GOAL OF THE EXERCISE:
Write out exactly the lines of the entries below from the one holding "4. Deploy modified" to the one holding "- Check enhanced error display", inclusive, and leave out all other lines.

[[ PROVIDED DATA open ]]

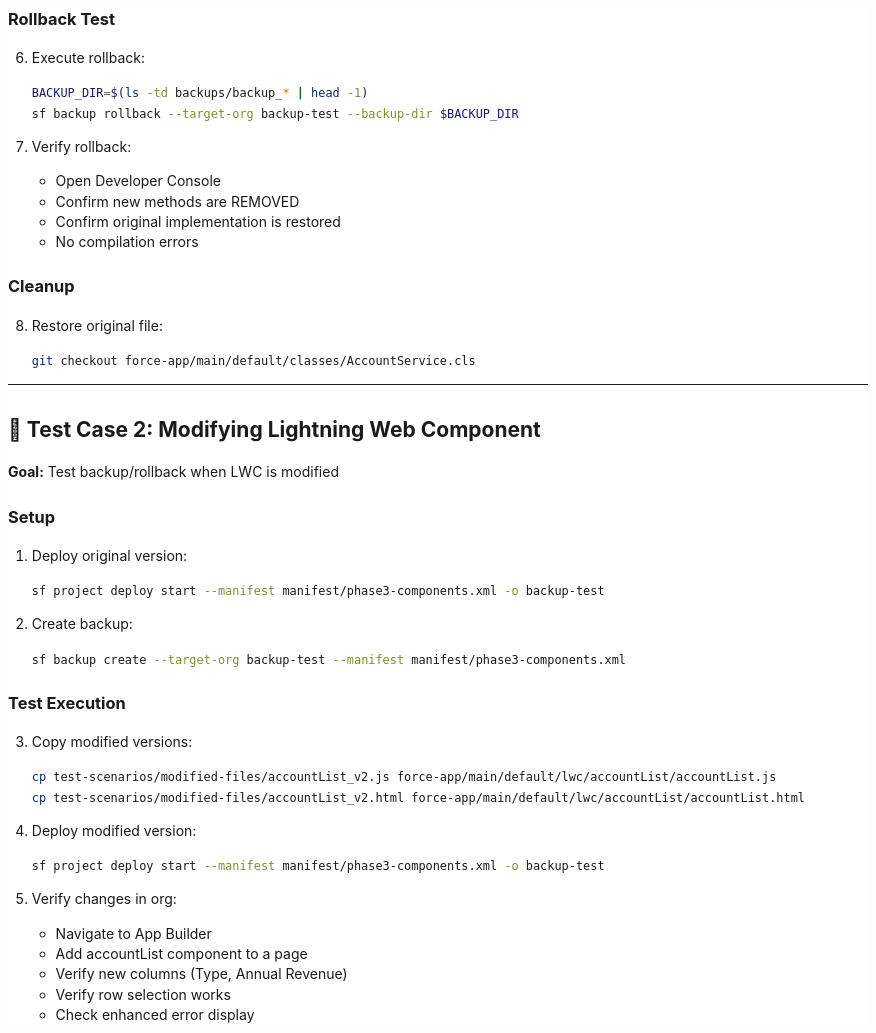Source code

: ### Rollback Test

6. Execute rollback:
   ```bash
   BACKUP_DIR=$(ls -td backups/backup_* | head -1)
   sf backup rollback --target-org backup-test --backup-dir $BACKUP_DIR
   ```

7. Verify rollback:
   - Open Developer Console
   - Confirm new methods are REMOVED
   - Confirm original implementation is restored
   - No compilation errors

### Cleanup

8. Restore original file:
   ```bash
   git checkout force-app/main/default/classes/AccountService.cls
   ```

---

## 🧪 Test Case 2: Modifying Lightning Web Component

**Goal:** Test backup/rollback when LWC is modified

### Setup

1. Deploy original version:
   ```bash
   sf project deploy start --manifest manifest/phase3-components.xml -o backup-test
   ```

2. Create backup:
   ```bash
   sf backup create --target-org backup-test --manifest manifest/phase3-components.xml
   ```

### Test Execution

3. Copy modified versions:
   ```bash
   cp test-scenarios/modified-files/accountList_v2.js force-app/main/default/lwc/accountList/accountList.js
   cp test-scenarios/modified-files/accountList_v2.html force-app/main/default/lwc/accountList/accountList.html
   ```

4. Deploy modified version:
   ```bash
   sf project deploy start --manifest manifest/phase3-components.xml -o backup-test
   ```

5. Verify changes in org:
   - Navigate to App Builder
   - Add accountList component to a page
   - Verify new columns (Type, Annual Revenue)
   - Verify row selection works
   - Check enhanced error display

[[ PROVIDED DATA closed ]]
[[ PROVIDED DATA open ]]

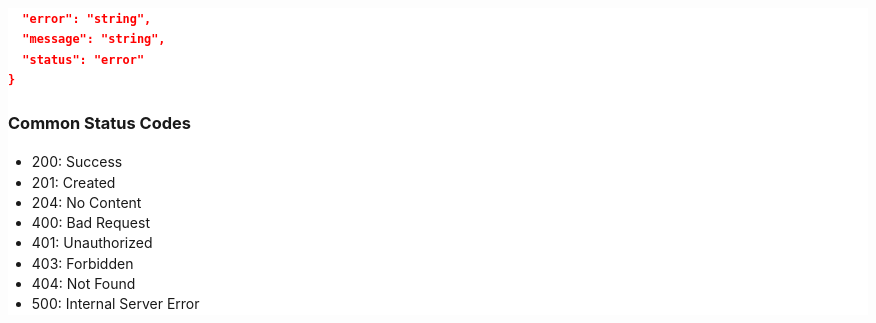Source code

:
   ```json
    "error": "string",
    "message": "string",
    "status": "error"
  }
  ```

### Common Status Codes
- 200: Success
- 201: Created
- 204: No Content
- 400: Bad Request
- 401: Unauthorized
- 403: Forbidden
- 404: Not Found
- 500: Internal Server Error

[[ PROVIDED DATA closed ]]

SOLUTION:
4. Deploy modified version:
   ```bash
   sf project deploy start --manifest manifest/phase3-components.xml -o backup-test
   ```

5. Verify changes in org:
   - Navigate to App Builder
   - Add accountList component to a page
   - Verify new columns (Type, Annual Revenue)
   - Verify row selection works
   - Check enhanced error display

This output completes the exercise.